Some health and safety rules, practices and regulations should be adhered to for the good of your organisation, workforce and operations, such as those needing to understand, learn and experience best practice work at height practices. For those working in the renewables related-industries undertaking training like GWO working at height courses is absolute essential.
Throughout UK business there have been several provoking health and safety rules implemented for various reasons. New research from animal charity Spana has just revealed some of the weird and wonderful health and safety regulations to be found in workplaces around the UK – and it makes for very interesting reading indeed.
The survey of 2,000 employees found that one in five aren’t allowed to change lightbulbs in their office, the Independent reports, while a fifth are banned from wearing flipflops. And other offices have bans in place preventing giving colleagues paracetamol, having to fill out forms to use plasters and banning birthday cake candles, the Independent reports.

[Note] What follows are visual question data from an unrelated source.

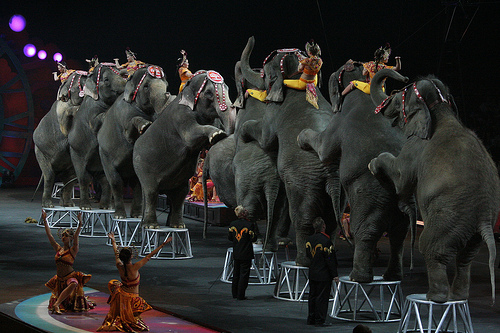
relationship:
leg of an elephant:
[418, 225, 455, 305] [358, 73, 497, 303]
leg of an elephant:
[103, 166, 127, 212] [299, 55, 409, 285]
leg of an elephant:
[103, 166, 127, 212] [132, 67, 233, 229]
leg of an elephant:
[103, 167, 131, 221] [97, 60, 172, 212]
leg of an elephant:
[34, 157, 59, 207] [31, 62, 91, 206]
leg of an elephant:
[424, 261, 451, 294] [358, 73, 497, 303]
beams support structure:
[336, 284, 354, 317] [330, 275, 405, 323]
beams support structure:
[359, 286, 381, 321] [330, 275, 405, 323]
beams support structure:
[384, 286, 399, 318] [330, 275, 405, 323]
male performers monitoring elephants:
[221, 205, 340, 323] [29, 54, 499, 261]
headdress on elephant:
[199, 65, 229, 114] [365, 67, 492, 232]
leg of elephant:
[103, 166, 127, 212] [66, 60, 135, 207]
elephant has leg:
[366, 64, 500, 305] [75, 167, 90, 201]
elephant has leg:
[73, 59, 123, 216] [67, 177, 97, 210]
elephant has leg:
[366, 64, 500, 305] [109, 157, 204, 230]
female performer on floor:
[103, 229, 172, 329] [0, 179, 496, 328]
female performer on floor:
[38, 209, 94, 317] [0, 179, 496, 328]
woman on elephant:
[286, 40, 323, 102] [358, 73, 497, 303]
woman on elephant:
[337, 42, 399, 90] [239, 29, 336, 259]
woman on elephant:
[168, 47, 193, 94] [133, 66, 227, 218]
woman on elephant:
[286, 40, 323, 102] [133, 66, 227, 218]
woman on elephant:
[110, 46, 140, 81] [97, 60, 172, 212]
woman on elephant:
[51, 55, 68, 77] [32, 63, 89, 220]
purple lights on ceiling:
[6, 5, 73, 72] [2, 3, 498, 40]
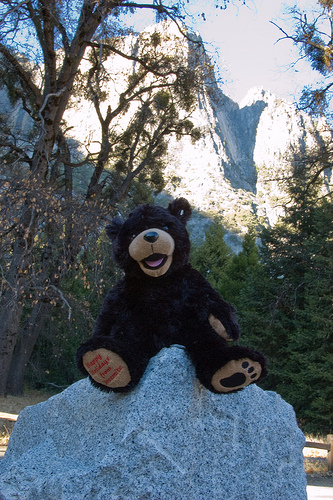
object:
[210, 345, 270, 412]
paw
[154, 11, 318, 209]
mountains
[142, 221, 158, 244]
nose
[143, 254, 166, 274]
tongue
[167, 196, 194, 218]
ear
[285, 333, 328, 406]
leaf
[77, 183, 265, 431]
bear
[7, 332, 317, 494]
rock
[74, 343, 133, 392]
sole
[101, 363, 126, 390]
word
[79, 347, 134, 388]
bottom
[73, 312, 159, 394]
leg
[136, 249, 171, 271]
mouth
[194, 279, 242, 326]
arm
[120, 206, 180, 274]
face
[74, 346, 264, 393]
paws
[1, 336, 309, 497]
boulder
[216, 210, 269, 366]
tree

Some staff members are forced to tuck in their shirts when shredding paper, while others are only given plastic knives and forks. The survey also found that over a third of those asked if they thought the health and safety rules in their workplace are too strict. For example, one person said that wounds as minor as paper cuts had to be logged into their company’s injury book.
And yet another was prohibited from changing the clocks on the wall and had to use the services of an engineer to get the job done. Perhaps even more shockingly than that, one member of staff was stunned to find that tinsel was banned from the Christmas decorations in case people got tangled up.
Chief Executive of Spana Geoffrey Dennis commented: “It’s clear some workers feel that health and safety rules in the workplace have gone too far – and there are certainly a few strange policies. It’s positive, however, that employers are taking the physical wellbeing of their staff seriously and there are protections in place to keep them safe.”
While it may seem funny and even perhaps questionable that there are rules such as these in places of business around the UK, when you consider that work-related accidents and illnesses have resulted in 31.2 million lost working days in the past 12 months perhaps it’s not so frivolous to focus on protecting our members of staff.
Recent RIDDOR data shows that all those lost working days cost companies a collective £14.9 billion and the value of fines collected by the Health and Safety Executive has also increased since tougher penalties were brought into force in February 2016.
Being vigilant where health and safety is concerned should be at the heart of a company policy and you’d be wise to impress the importance of this on your members of staff. Producing and implementing health and safety rules which have no relevance to the business and its operations can cause a frustration to your employees, so try to strike a balance where possible.